Shoemaker Wolverine World Wide Inc posted a better-than-expected quarterly profit, helped by cost cuts, and raised its profit outlook for the full year, sending it shares up as much as 5 percent.

The company said its current order backlog position has improved significantly for spring deliveries in 2010 and that retailers would continue to closely monitor orders for the holiday season.

Apparel and footwear makers have been struggling with higher inventory levels as retailers -- faced with slumping sales -- cut back on their advance orders.

We believe that (retailers) have begun to adjust to the current retail environment and are placing future orders on a more normalized basis... to ensure that key products will be available when needed, Chief Executive Blake Krueger said on a conference call with analysts.

Independent outdoor retailers, who had sort of been immune up until a couple of months ago to a lot of the downturn, are also starting to return to normal order levels, Sterne Agee & Leach analyst Sam Poser said.

RESTRUCTURING EFFORTS

Wolverine, whose brands include Caterpillar, Harley-Davidson and Hush Puppies, said in January it would consolidate key distribution and global operations, reduce its workforce and freeze salaries of non-union employees, among other things. [ID:nWNAB7859]

Costs related to the restructuring -- which will be completed in the first half of 2010 -- will range from $35 million to $38 million, the company said in a filing with the U.S. Securities and Exchange Commission on Wednesday.

It sees related annualized pre-tax savings of $19 million to $21 million.

For the third quarter, the company, which sells casual, rugged outdoor and work footwear, earned $26.8 million, or 54 cents a share, compared with $31.2 million, or 62 cents a share, a year ago.

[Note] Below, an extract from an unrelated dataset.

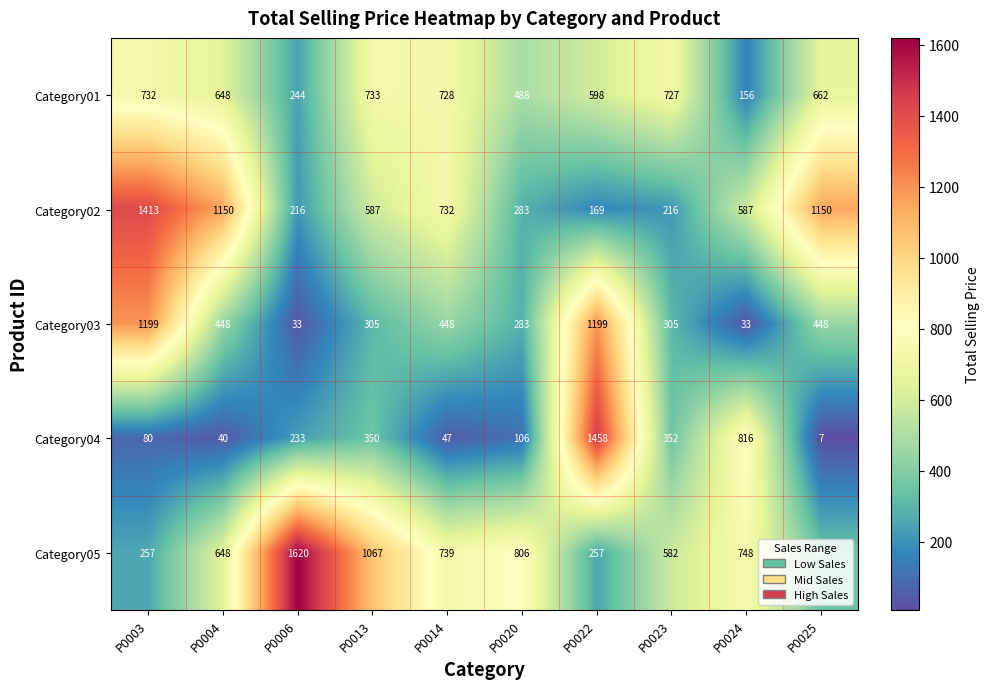

What is the difference between the maximum and minimum values in the Category02 series?

1244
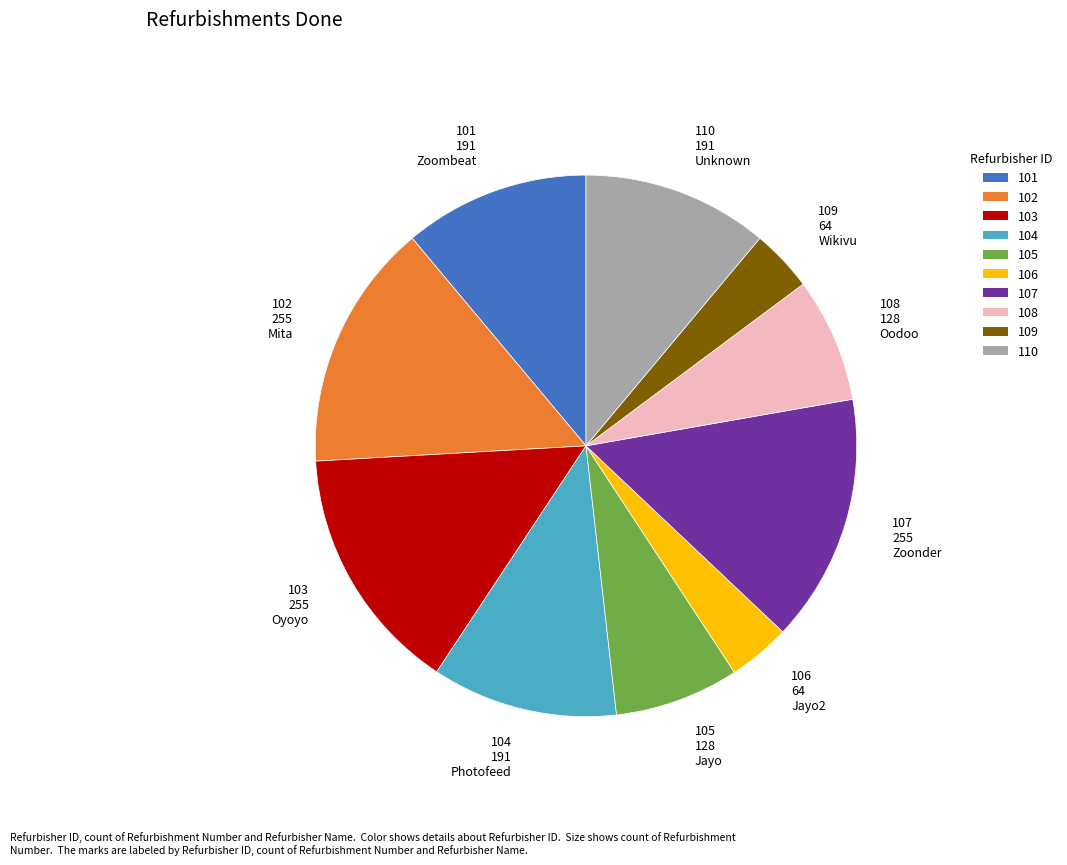

Is there a majority slice in this chart?

No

Excluding restructuring and related charges, it earned 62 cents.

Revenue fell 10 percent to $286.8 million.

Analysts on average were looking for a profit of 56 cents a share, before items, on revenue of $292.3 million, according to Thomson Reuters I/B/E/S.

Wolverine's operating expenses fell 6 percent to $77.8 million, while inventory was down 5.2 percent.

They are doing a very good job of cutting expenses, the tax rate was much lower than people expected, that was the beat, said Poser, who has a neutral rating on the stock.

Wolverine, whose rivals include Timberland Co and Sketchers USA Inc, sees full-year profit between $1.65 to $1.75 per share, excluding items, up from its earlier view of $1.55 to $1.73 a share.

The company narrowed its full-year revenue view to a range of $1.08 billion to $1.11 billion. Its prior forecast was $1.07 billion to $1.12 billion.

I wouldn't expect to see any improvement in top line till the beginning of next year, Poser said.

Shares of the company, which have gained 44 percent in the last six months, were trading up 5 percent at $26.48 Wednesday afternoon on the New York Stock Exchange.